### Exercices
1/ Recopiez sans rien changer le passage du texte sur le procès de Boualem Sansal, de « Je l’ai observé » à « ce qui dérange. ».
2/ Reprenez le texte sur le procès de Boualem Sansal là où il s'arrête, et poursuivez-le.

### Texte source
════════
Il était à peine 9h30. J’ai vu Boualem Sansal entrer. Plutôt en forme, malgré les marques du temps. Il a vieilli — cela se voit au premier regard — mais il tenait bon. Silhouette droite, démarche assurée. Les cheveux coupés courts, comme s’il avait renoncé à sa queue-de-cheval emblématique, comme s’il s’était défait d’un pan de lui-même. Il portait des vêtements clairs, légers, presque printaniers, en décalage avec la chaleur étouffante de ce début d’été. Rien d’ostentatoire. Rien de provocant. Une élégance sobre, presque muette. Comme pour dire qu’en dépit de tout, il restait un homme debout.

Je l’ai observé s’avancer à l’appel de son nom, se diriger vers le prétoire, puis disparaître lentement dans l’ombre des uniformes. On aurait dit un personnage de roman happé par une scène qu’il n’avait pas écrite. Je l’ai regardé comme on regarde une figure longtemps lointaine, soudain rapetissée par les circonstances. Sansal n’était plus l’écrivain surveillé, ni l’intellectuel en désaccord. Il était un justiciable, livré à une institution qui, ici, ne juge plus ce qui est illégal, mais ce qui dérange.

Ce n’est ni l’accusation, ni l’absence de défense — Sansal n’avait pas d’avocat ce jour-là — ni même le déploiement sécuritaire qui m’ont le plus frappé. C’est l’indifférence. Une indifférence précise, méticuleusement distribuée. La salle n’était ni pleine, ni vide. Juste ce qu’il fallait pour donner l’illusion d’un fonctionnement normal. Une scène déjà jouée, mille fois répétée. On y condamnait sans trop y croire, on s’y défendait sans trop y espérer.
════════
### Contenu des données
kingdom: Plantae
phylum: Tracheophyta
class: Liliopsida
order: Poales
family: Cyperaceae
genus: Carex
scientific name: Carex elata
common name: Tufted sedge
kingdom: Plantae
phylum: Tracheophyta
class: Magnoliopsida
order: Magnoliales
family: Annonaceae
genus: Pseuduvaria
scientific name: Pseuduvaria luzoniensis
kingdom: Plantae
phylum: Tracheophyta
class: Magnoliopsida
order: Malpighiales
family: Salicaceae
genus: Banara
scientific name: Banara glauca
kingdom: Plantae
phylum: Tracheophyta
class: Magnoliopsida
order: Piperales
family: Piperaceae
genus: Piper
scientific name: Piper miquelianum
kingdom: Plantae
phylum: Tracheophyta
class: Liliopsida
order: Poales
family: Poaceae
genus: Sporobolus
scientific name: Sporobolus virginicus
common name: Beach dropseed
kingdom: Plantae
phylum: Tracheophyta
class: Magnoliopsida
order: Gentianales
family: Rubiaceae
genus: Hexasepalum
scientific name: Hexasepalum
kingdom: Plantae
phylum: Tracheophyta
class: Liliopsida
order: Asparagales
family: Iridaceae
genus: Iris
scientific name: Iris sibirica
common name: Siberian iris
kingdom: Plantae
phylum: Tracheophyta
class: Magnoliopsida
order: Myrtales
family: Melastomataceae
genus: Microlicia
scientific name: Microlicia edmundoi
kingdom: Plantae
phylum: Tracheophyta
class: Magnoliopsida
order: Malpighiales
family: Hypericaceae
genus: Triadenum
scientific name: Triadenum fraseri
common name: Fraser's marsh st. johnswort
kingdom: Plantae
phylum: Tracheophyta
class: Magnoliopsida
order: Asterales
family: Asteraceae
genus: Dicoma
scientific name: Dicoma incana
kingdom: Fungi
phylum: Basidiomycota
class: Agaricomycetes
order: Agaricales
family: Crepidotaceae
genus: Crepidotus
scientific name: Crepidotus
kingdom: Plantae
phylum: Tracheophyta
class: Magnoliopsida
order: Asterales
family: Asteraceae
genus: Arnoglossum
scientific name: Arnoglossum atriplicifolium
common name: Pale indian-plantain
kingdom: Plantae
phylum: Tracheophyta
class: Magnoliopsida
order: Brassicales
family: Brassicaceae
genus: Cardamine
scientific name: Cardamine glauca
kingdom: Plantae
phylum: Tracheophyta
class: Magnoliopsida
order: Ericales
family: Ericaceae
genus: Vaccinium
════════
### Réponses
1/
Je l’ai observé s’avancer à l’appel de son nom, se diriger vers le prétoire, puis disparaître lentement dans l’ombre des uniformes. On aurait dit un personnage de roman happé par une scène qu’il n’avait pas écrite. Je l’ai regardé comme on regarde une figure longtemps lointaine, soudain rapetissée par les circonstances. Sansal n’était plus l’écrivain surveillé, ni l’intellectuel en désaccord. Il était un justiciable, livré à une institution qui, ici, ne juge plus ce qui est illégal, mais ce qui dérange.

2/
Une image m’est revenue : celle du 20 mai dernier, lorsque Sansal avait déjà comparu dans cette même salle, portant les mêmes habits, saluant du même geste, devant la même juge, escorté du même dispositif. Ce jour-là, je ne l’avais pas reconnu. Les échanges entre lui et la juge étaient inaudibles. Ce n’est qu’une fois la salle quittée qu’un avocat m’a soufflé son nom : « C’était Sansal. » Le procès avait alors été renvoyé au 24 juin. La presse n’y avait pas été conviée. Comme s’il fallait effacer toute trace, lisser le spectacle, garder l’apparence du droit sans en assumer la lumière.

Je ne connais pas Boualem Sansal. J’ai lu ses livres. J’ai parfois adhéré à ses mots, parfois non. J’ai entendu certaines de ses déclarations, celles à l’origine de son arrestation. Elles m’ont choqué, parfois révolté — notamment lorsqu’il évoquait, à sa manière, l’histoire ou l’unité du territoire. Mais ce jour-là, dans cette salle, ce n’étaient pas ses idées que l’on jugeait, c’était le fait même d’avoir parlé. J’ai compris, presque physiquement, comment un appareil judiciaire peut transformer une parole en menace, une pensée en faute, un écrivain en ennemi.

Dans l’air, il y avait une gêne sourde. Comme si chacun savait que ce procès n’en était pas vraiment un. Ce n’était pas la vérité que l’on cherchait. C’était l’expiation symbolique d’un homme qui n’a pas su — ou voulu — se taire.

Et pendant que Sansal était jugé, on m’attendait, moi aussi, dans cette même salle, devant la même juge, à quelques minutes d’intervalle. Officiellement, pas pour avoir écrit. Pas pour avoir parlé. La manœuvre est plus subtile. On m’accuse d’avoir construit une maison sur un terrain que l’administration juge, soudain, « dangereux » — à cause de lignes électriques. Un motif juridique bancal, qui n’aurait ému personne dans un État de droit. Mais ici, l’arbitraire n’est plus l’exception. Il est devenu procédure.

Deux procès. Deux trajectoires. Deux solitudes face à une même mécanique.

Je suis sorti vers 11h30. Le verdict pour Sansal est attendu pour le 1er juillet. Le mien, pour le 8. Comme souvent ici, les procès ne durent pas longtemps. On ne perd pas de temps avec ce qui ne relève pas de la justice, mais de l’exemple. Le soleil frappait fort les marches du tribunal. Et je me suis demandé ce qu’il resterait de ce jour, hormis l’image d’un vieil homme bien habillé, jugé pour avoir pensé.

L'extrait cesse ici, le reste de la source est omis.